CDC: Newer Pneumonia Vaccine for Children Beats Older Version

Almost 30 percent fewer children under 2 hospitalized for serious lung infections
CDC: Newer Pneumonia Vaccine for Children Beats Older Version

THURSDAY, Nov. 6, 2014 (HealthDay News) -- A new pneumococcal vaccine is almost 30 percent more effective than its previous version in preventing hospitalizations of young children for pneumonia, according to research published in the Nov. 7 issue of the U.S. Centers for Disease Control and Prevention's Morbidity and Mortality Weekly Report.

The 13-valent pneumococcal conjugate vaccine protects against 13 strains of pneumococcal bacteria, which is the leading cause of pneumonia in children younger than 5, study author Marie Griffin, M.D., of the Vanderbilt University School of Medicine in Nashville, Tenn., told HealthDay.

Introduced in 2010, the new vaccine improved upon a seven-strain version that had been used since 2000. The introduction of that vaccine led to a 43 percent decline in childhood hospitalizations for pneumonia, according to background information in the study. "Since the vaccine was changed, there's been another 27 percent decline in pneumonia hospitalizations for children younger than 2," Griffin said. "This second vaccine is also having a pretty big effect."
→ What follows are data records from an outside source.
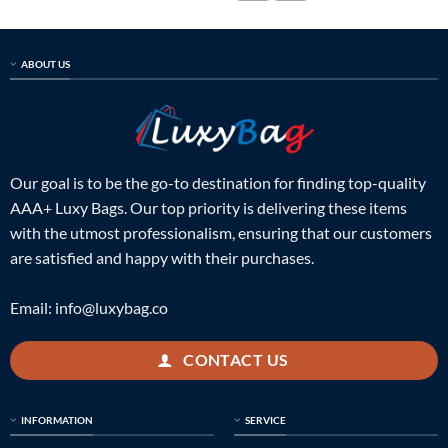
ABOUT US
Our goal is to be the go-to destination for finding top-quality
AAA+ Luxy Bags. Our top priority is delivering these items
with the utmost professionalism, ensuring that our customers
are satisfied and happy with their purchases.
Email:
info@luxybag.co
CONTACT US
INFORMATION
SERVICE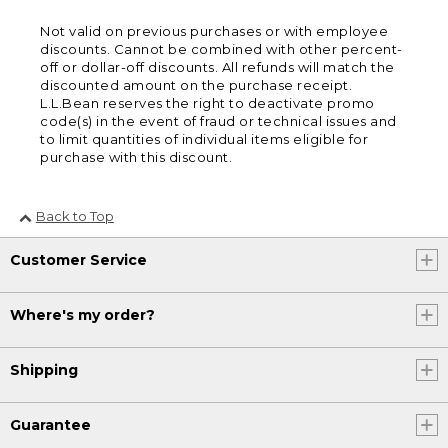
Not valid on previous purchases or with employee
discounts. Cannot be combined with other percent-
off or dollar-off discounts. All refunds will match the
discounted amount on the purchase receipt.
L.L.Bean reserves the right to deactivate promo
code(s) in the event of fraud or technical issues and
to limit quantities of individual items eligible for
purchase with this discount.
Back to Top
Customer Service
Where's my order?
Shipping
Guarantee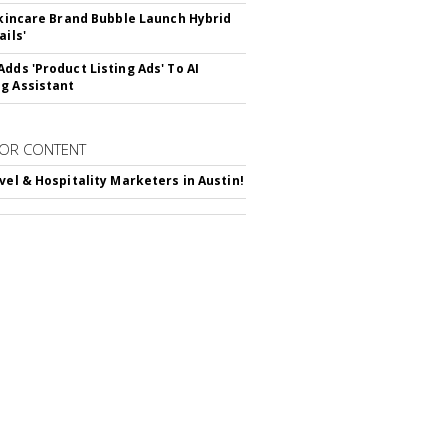
 Skincare Brand Bubble Launch Hybrid
ails'
Adds 'Product Listing Ads' To AI
g Assistant
OR CONTENT
avel & Hospitality Marketers in Austin!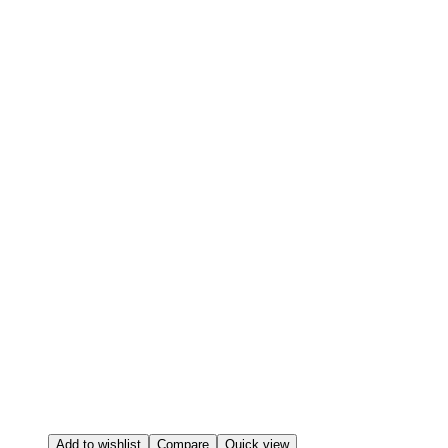
Add to wishlist
Compare
Quick view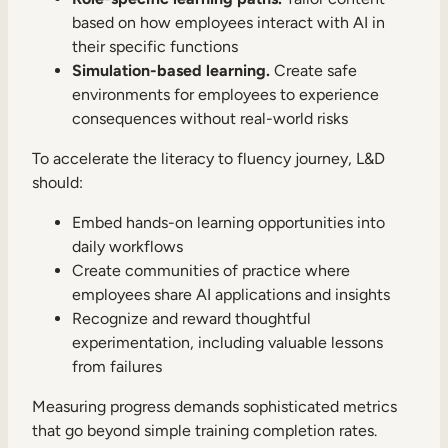
based on how employees interact with AI in
their specific functions
Simulation-based learning.
Create safe
environments for employees to experience
consequences without real-world risks
To accelerate the literacy to fluency journey, L&D
should:
Embed hands-on learning opportunities into
daily workflows
Create communities of practice where
employees share AI applications and insights
Recognize and reward thoughtful
experimentation, including valuable lessons
from failures
Measuring progress demands sophisticated metrics
that go beyond simple training completion rates.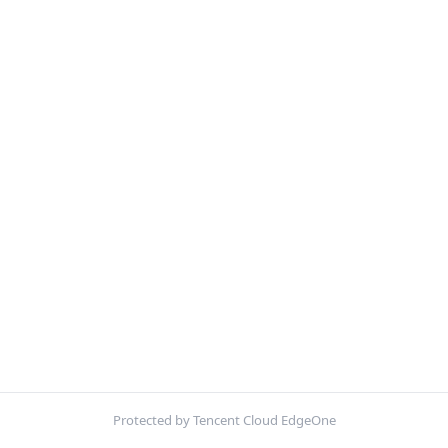
Protected by Tencent Cloud EdgeOne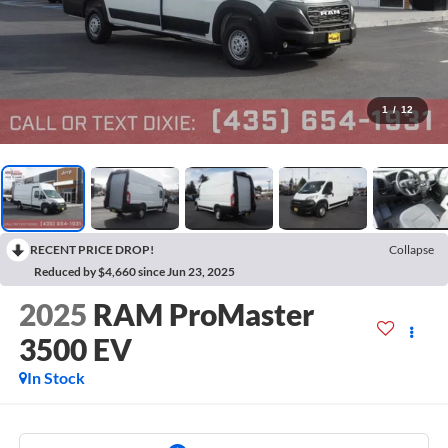
1
/
12
RECENT PRICE DROP!
Collapse
Reduced by $4,660 since Jun 23, 2025
2025
RAM ProMaster
3500 EV
In Stock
Griffin and her colleagues based their study on hospital data from their home state of Tennessee, which they were able to obtain more quickly than national data. Pneumonia hospitalizations in Tennessee now are estimated at four out of every 1,000 children younger than 2, "a historically low rate that represents a 72 percent decline" from the rate prior to the introduction of the first vaccine in 2000, according to the report. Tennessee children younger than 2 experienced about 1,300 fewer pneumonia hospitalizations annually in 2011 and 2012 than in the years prior to pneumococcal vaccine adoption in 2000.